Unit 8 Section 2 Exercise 8 Epidemics Stigma: The Case of AIDS Sontag
Stigma infiltrates the experience of illness. Think of illness-associated stigma we have discussed in various contexts, for example, the substance-abusing patient, the patient with disabilities, patients with mental health problems, patients with illnesses we can’t explain. Few have written about stigma as eloquently as Susan Sontag. In two seminal works, Illness as Metaphor and AIDS and its Metaphors, Sontag has written about the metaphors through which people express their interpretation of dreaded illnesses, notably cancer and AIDS in modern times, but also of once-unmanageable diseases such as TB and leprosy. The stigmas associated with cancer and AIDS are transmitted, one might say ‘virally’, through these metaphors—they infiltrate our language and infect it with prejudice.
Sontag’s Illness as Metaphor made a big impact when she analyzed the language of warfare that is often used to characterize the medical ‘attack’ on cancer. She argued that the stigma of cancer, an insidious killer, reflects back on the sick individual and becomes, through a metaphorical process, the afflicted person’s ‘fault.’ In other words, the person got cancer because of their depression, repressed sexuality, or a history of trauma.
In her treatise on AIDS, Sontag exposed the political co-opting of AIDS to stigmatize all sorts of social groups, whether they be Africans or gays, or to confirm cliches about poverty and race.
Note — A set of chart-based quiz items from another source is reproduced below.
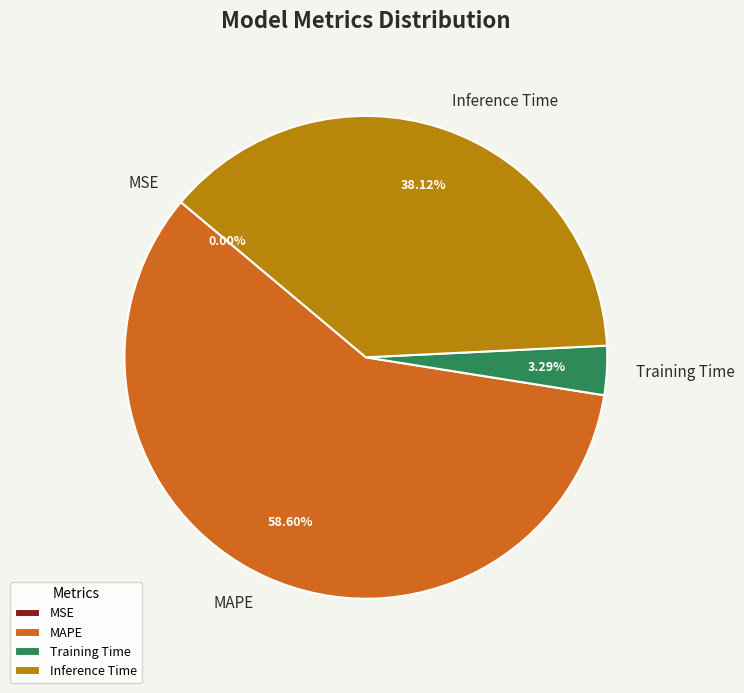

Between MAPE and Training Time, which is larger?

MAPE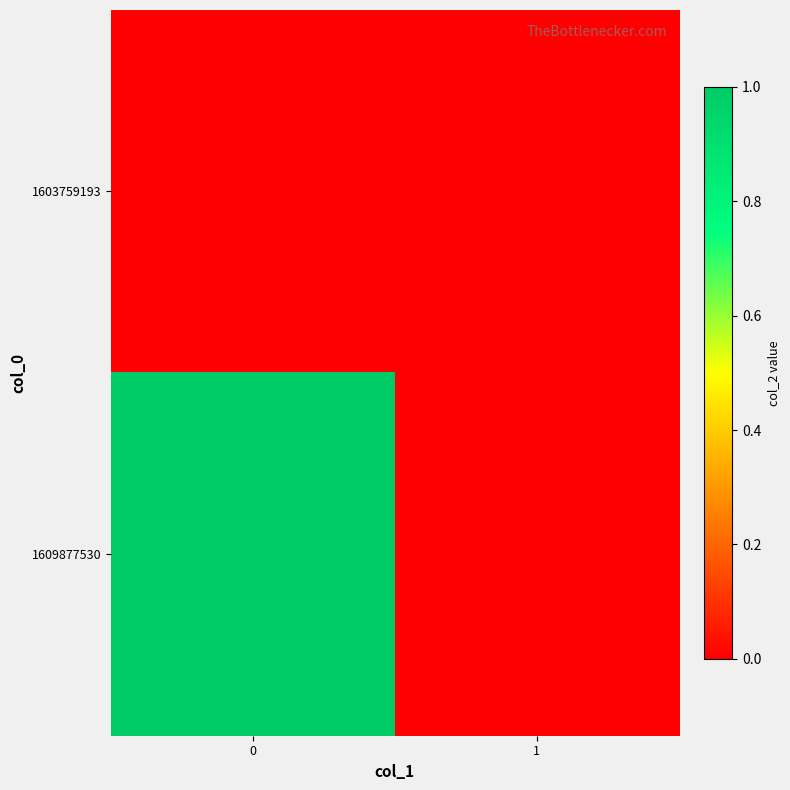

Which series has the widest spread of values?

1609877530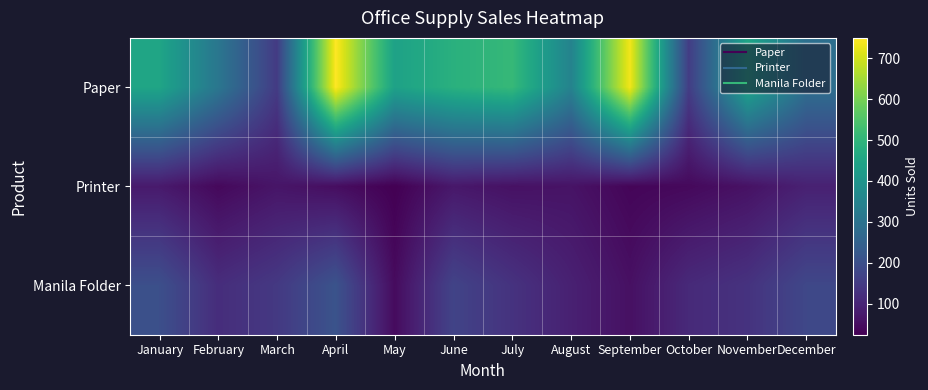

What is the greatest value displayed?

750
AIDS, at the time of Sontag’s writing, was still uniformly deadly. Because of this, apocalyptic views of society surfaced with the AIDS epidemic: AIDS was, among other things, interpreted as a new plague, one of the many threats that hover over us. It is an idea she had already expressed in Illness as Metaphor: “Our views about cancer, and the metaphors we have imposed on it, are so much a vehicle for the large insufficiencies of this culture: for our shallow attitude toward death, for our anxieties about feeling, for our reckless improvident responses to our real ‘problems of growth,’ for our inability to construct an advanced industrial society that properly regulates consumption, and for our justified fears of the increasingly violent course of history.” (p. 87) Thus, the idea of AIDS as ‘pandemic’ itself is a metaphorical reflection of doomsday ruminations prevalent in a society confronted with a multitude of sweeping ills. The ‘cure’ is to divest illness of its metaphors and recognize it for what it is: “…it is highly desirable for a specific dreaded illness to come to seem ordinary. Even the disease most fraught with meaning can become just an illness. It had happened with leprosy, though some 10 million people in the world, easy to ignore since that almost all live in Africa and the Indian subcontinent, have what is now called, as part of its wholesome dedramatization, Hansen’s disease…. It is bound to happen with AIDS, when the illness is much better understood, and above all treatable.”
Study questions
1. How does the fact that AIDS is an epidemic heighten the stigma associated with it?
2. In response to Sontag’s final sentence, has her prediction come true? To what extent has AIDS become ‘dedramatiicized?’